EXERCISE PROMPT →
Reproduce each of these records line for line, altering nothing.

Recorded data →
%%

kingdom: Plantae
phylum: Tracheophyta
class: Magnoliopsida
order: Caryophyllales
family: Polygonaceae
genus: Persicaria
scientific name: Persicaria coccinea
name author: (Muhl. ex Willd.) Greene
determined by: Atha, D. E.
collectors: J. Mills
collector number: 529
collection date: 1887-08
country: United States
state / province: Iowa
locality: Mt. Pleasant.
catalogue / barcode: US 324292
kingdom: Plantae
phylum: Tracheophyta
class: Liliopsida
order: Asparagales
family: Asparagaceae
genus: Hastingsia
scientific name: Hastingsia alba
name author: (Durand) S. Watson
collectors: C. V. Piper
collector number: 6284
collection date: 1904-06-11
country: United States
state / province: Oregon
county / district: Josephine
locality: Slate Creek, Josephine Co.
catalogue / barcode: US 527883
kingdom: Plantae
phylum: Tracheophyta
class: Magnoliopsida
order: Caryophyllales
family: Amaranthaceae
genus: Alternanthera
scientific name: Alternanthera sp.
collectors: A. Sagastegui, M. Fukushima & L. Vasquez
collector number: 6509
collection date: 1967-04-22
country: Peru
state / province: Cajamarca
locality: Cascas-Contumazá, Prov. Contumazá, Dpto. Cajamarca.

%%

EXERCISE RESPONSE →
kingdom: Plantae
phylum: Tracheophyta
class: Magnoliopsida
order: Caryophyllales
family: Polygonaceae
genus: Persicaria
scientific name: Persicaria coccinea
name author: (Muhl. ex Willd.) Greene
determined by: Atha, D. E.
collectors: J. Mills
collector number: 529
collection date: 1887-08
country: United States
state / province: Iowa
locality: Mt. Pleasant.
catalogue / barcode: US 324292
kingdom: Plantae
phylum: Tracheophyta
class: Liliopsida
order: Asparagales
family: Asparagaceae
genus: Hastingsia
scientific name: Hastingsia alba
name author: (Durand) S. Watson
collectors: C. V. Piper
collector number: 6284
collection date: 1904-06-11
country: United States
state / province: Oregon
county / district: Josephine
locality: Slate Creek, Josephine Co.
catalogue / barcode: US 527883
kingdom: Plantae
phylum: Tracheophyta
class: Magnoliopsida
order: Caryophyllales
family: Amaranthaceae
genus: Alternanthera
scientific name: Alternanthera sp.
collectors: A. Sagastegui, M. Fukushima & L. Vasquez
collector number: 6509
collection date: 1967-04-22
country: Peru
state / province: Cajamarca
locality: Cascas-Contumazá, Prov. Contumazá, Dpto. Cajamarca.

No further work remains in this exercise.